By Rolfe Winkler
Pop impresario Simon Fuller is ready for an encore. He wants his hit TV show American Idol back. This time it’s shaping up to be a duet, as Fuller has another deep pocket to join his own. The empire is bigger too, with image rights to Elvis Presley and Muhammad Ali added to the mix. But Fuller may yet come to regret a return to the same stage.
With a fortune built on the back of the Spice Girls, Fuller sold his TV talent show to CKX in 2005 for $174 million. He’s now ready to fork over $600 million, with one of Britain’s wealthiest bankers, Roger Jenkins, to buy back the whole company, according to the Wall Street Journal. That works out to about $6.50 a share.
It would be a nice premium to Thursday’s closing price of $4.32, but it’s little more than the $6 the shares traded at in late March when the company confirmed sale talks with then-boss Robert F.X. Sillerman, who resigned to launch his own bid. The market seemed skeptical, knocking the shares 30 percent below the $6 he was believed to be offering. It’s still not clear if a bid ever materialized.
Fuller’s offer may appear to shortchange CKX investors.
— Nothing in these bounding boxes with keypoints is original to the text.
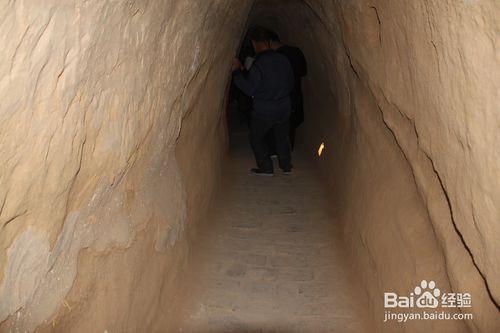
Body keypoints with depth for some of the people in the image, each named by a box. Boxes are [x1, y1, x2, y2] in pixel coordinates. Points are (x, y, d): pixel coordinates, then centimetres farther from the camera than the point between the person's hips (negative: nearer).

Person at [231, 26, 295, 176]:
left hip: (264, 111, -6)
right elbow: (291, 85, 9)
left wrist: (236, 71, -10)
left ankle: (266, 168, 15)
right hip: (284, 108, 6)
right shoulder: (283, 59, 1)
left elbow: (249, 89, -17)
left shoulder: (259, 63, -18)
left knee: (256, 138, 14)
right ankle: (286, 166, 29)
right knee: (282, 137, 22)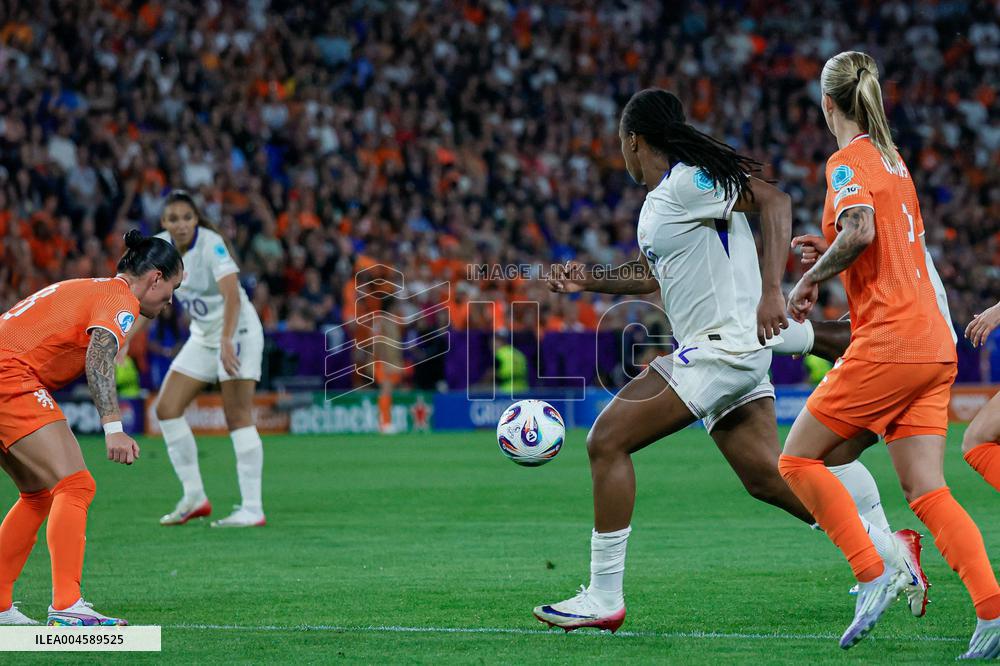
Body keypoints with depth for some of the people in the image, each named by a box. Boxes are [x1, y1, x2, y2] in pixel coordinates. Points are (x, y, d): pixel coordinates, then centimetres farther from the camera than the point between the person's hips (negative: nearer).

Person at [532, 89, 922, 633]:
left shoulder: (688, 181, -11)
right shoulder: (659, 200, 18)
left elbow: (773, 199, -20)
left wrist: (771, 292, -28)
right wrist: (590, 281, 28)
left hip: (724, 347, -10)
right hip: (718, 349, 10)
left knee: (606, 441, -11)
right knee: (765, 477, 10)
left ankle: (603, 597, -10)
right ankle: (884, 551, 14)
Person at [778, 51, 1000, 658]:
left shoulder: (848, 160, -5)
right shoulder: (894, 159, 21)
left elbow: (860, 231, -23)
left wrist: (811, 278, -9)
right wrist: (831, 255, 29)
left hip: (887, 342, -8)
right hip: (933, 343, 8)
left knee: (798, 459, 2)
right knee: (926, 490, 2)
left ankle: (874, 575, -10)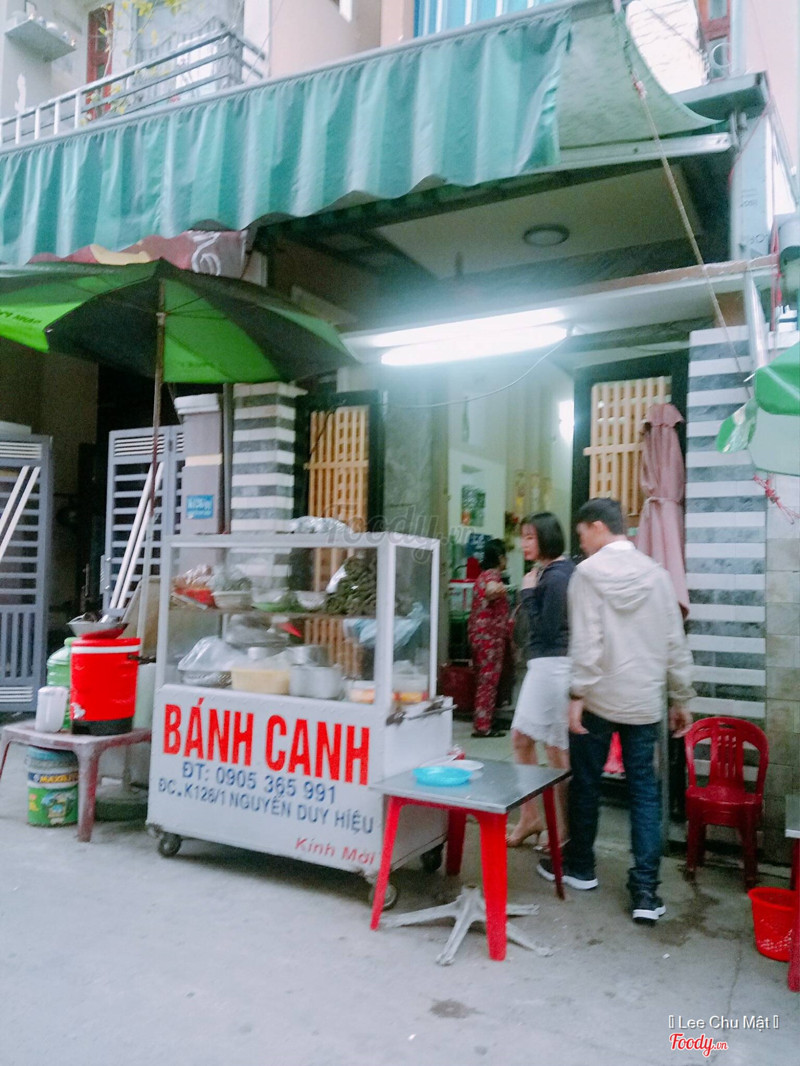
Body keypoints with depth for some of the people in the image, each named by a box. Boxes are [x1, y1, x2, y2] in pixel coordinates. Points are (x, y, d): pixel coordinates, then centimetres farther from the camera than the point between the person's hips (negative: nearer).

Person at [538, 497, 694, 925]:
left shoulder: (589, 572, -8)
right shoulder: (655, 572, 4)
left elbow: (586, 641, -15)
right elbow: (675, 642, 5)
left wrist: (578, 694, -11)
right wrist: (680, 698, 13)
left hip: (599, 697, -3)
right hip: (644, 700, 4)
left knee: (585, 782, 12)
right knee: (644, 789, 8)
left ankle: (580, 867, 28)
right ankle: (645, 891, 7)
But valuing the company at a modest seven times estimated 2010 EBITDA may not be so bad given the ratings for the American Idol finale sank to 2002 levels and its star, Simon Cowell, just left to launch a competing singing show.
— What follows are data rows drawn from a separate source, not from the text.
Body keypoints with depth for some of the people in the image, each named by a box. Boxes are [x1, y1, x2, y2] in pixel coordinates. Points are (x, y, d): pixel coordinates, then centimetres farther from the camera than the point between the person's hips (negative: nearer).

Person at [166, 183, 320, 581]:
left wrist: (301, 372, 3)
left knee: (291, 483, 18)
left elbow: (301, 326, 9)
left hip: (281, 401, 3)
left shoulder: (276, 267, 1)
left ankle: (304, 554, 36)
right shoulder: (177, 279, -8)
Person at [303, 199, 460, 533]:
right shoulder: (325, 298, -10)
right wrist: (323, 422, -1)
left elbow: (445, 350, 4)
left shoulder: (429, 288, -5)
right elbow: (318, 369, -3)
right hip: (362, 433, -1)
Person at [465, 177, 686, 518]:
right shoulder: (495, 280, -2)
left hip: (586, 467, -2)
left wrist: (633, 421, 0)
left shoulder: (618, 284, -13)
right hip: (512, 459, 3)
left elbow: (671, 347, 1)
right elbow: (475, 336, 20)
Fuller and Jenkins likely view CKX as a cornerstone for a budding entertainment empire, having put together a $1 billion fund for acquisitions. Still, it seems like they’re paying a full price for the privilege.
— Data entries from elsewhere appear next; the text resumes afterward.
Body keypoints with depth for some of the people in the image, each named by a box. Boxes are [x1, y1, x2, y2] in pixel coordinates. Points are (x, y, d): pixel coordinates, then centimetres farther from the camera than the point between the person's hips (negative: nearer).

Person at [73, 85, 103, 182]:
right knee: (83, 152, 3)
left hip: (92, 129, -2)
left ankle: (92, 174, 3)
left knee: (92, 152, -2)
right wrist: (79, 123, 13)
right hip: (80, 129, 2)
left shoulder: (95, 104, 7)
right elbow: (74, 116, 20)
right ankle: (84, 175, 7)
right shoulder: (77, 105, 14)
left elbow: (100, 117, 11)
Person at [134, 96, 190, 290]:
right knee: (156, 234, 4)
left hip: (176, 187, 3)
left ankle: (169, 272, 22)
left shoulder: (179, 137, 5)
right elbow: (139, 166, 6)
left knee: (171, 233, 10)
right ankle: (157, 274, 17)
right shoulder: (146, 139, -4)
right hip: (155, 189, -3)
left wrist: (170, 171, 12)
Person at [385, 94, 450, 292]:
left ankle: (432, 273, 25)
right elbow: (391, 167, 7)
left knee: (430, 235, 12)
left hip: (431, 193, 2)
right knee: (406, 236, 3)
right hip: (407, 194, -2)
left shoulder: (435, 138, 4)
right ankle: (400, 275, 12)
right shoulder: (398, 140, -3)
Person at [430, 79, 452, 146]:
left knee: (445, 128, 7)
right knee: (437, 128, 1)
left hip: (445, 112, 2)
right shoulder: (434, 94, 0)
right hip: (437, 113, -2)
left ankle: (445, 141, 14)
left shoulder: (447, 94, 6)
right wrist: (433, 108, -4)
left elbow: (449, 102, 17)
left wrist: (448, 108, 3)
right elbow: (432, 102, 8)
The Idol worship follows another entertainment mogul’s return to his roots. Haim Saban just reacquired the Power Rangers kids franchise that started his road to riches. Like Saban, Fuller probably feels he knows his baby best, and is well suited to keep it strong. That may be true. But at the premium Fuller is willing to pay, current CKX investors should be happy to make this a swan song.